The codebase I’m working with uses a custom tag:

<cf_tag_trace outputline="I agree, this is kind of awkward">

The tag adds some info and writes out to a file:

2020-11-06 11:52:43 [ 127.0.0.1 | /myscript.cfm | MY_SESSION_ID ] - I agree, this is kind of awkward

It’s kind of annoying to use, coming from node/javascript…
e.g. in cfscript I’m doing this:

cf_tag_trace(outputline="Just did something. mydata: #toString(myDataStruct)#");

But I’d rather be able to do something like this:

niceLogger.debug("Did something else. mydata:", myDataStruct);

I’ve inherited this legacy codebase and the last of the original developers left the company recently, so I’m free to do pretty much whatever now.

The more I read up on Lucee/cfscript, the more I’m finding that CF doesn’t have to be as painful to use as this code suggests (e.g. hundreds of files of code… all written in tag notation, dependent on global variables, etc) :stuck_out_tongue:

I assume that was a reference to the CFLog tag built into the CFML language

I’ll be honest, I don’t really use that as it’s very simplistic. I use LogBox, which is a fully-featured pluggable logging framework that can be used standalone and ships with ColdBox MVC that’s built simliar to Java’s Log4j. (I’m part of team ColdBox FWIW)


So with that I’ve got named logging categories, multiple appenders (file, console, E-mail, Sentry, etc), logging severity filters, and my logging code looks exactly like:
niceLogger.debug( "message", extraInfo );
1 Like

Thanks,
I installed logbox using CommandBox, but not having any luck so far…It seems that some of the documentation is inaccurate/outdated. Maybe you can help?

The refcard contains a sample /config/LogBox.cfc that doesn’t work. First, I needed to wrap it with component { } (maybe that was supposed to be obvious? still a noob…)
It also refers to class='logbox...AsyncRollingFileAppender', which doesn’t seem to exist. I replaced that with RollingFileAppender but still not getting any output in the /logs directory.

OK, I found another example that uses RollingFileAppender here: https://logbox.ortusbooks.com/getting-started/how-does-logbox-work/appender

I tweaked the filePath property and now I’m getting data in /logs/MyAsyncFile.log!
Nice!

Correct, that was simply left out of the refcard for brevity. All valid CFC files need the component block.

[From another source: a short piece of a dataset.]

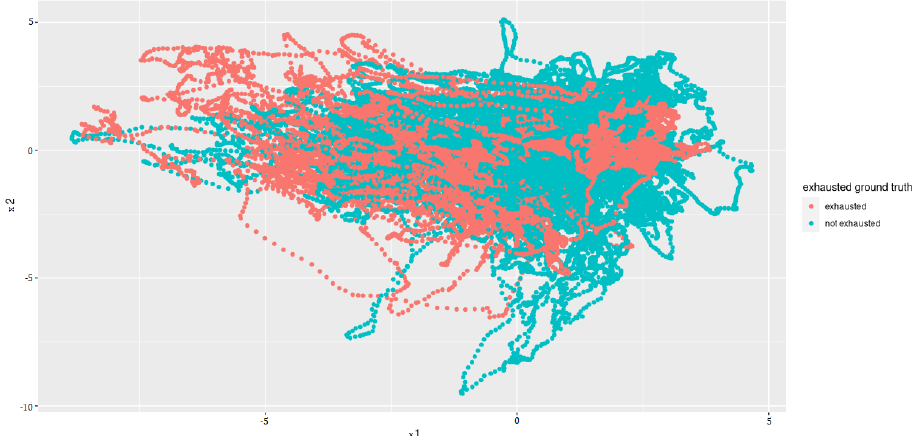
Figure 8. Principal Components 1 and 2 after the dimensionality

It also refers to class='logbox...AsyncRollingFileAppender'

Yes, the PDF refcards are from a few years ago (and a lot of work to keep up to date). We recently made it possible to make any appender async with a top-level async property and deprecated the specific async appender names.

I tweaked the filePath property and now I’m getting data in /logs/MyAsyncFile.log!

Glad you’ve got it working. The config has a lot of options since it’s so configurable, but once you have it up and running, it’s pretty straightforward to use. You’ll notice that a lot of the information on LogBox out there assumes you’re using it inside of ColdBox MVC just since that’s the most common approach, but it still does all the same stuff as a standalone library. It’s just a little more work to manually create it.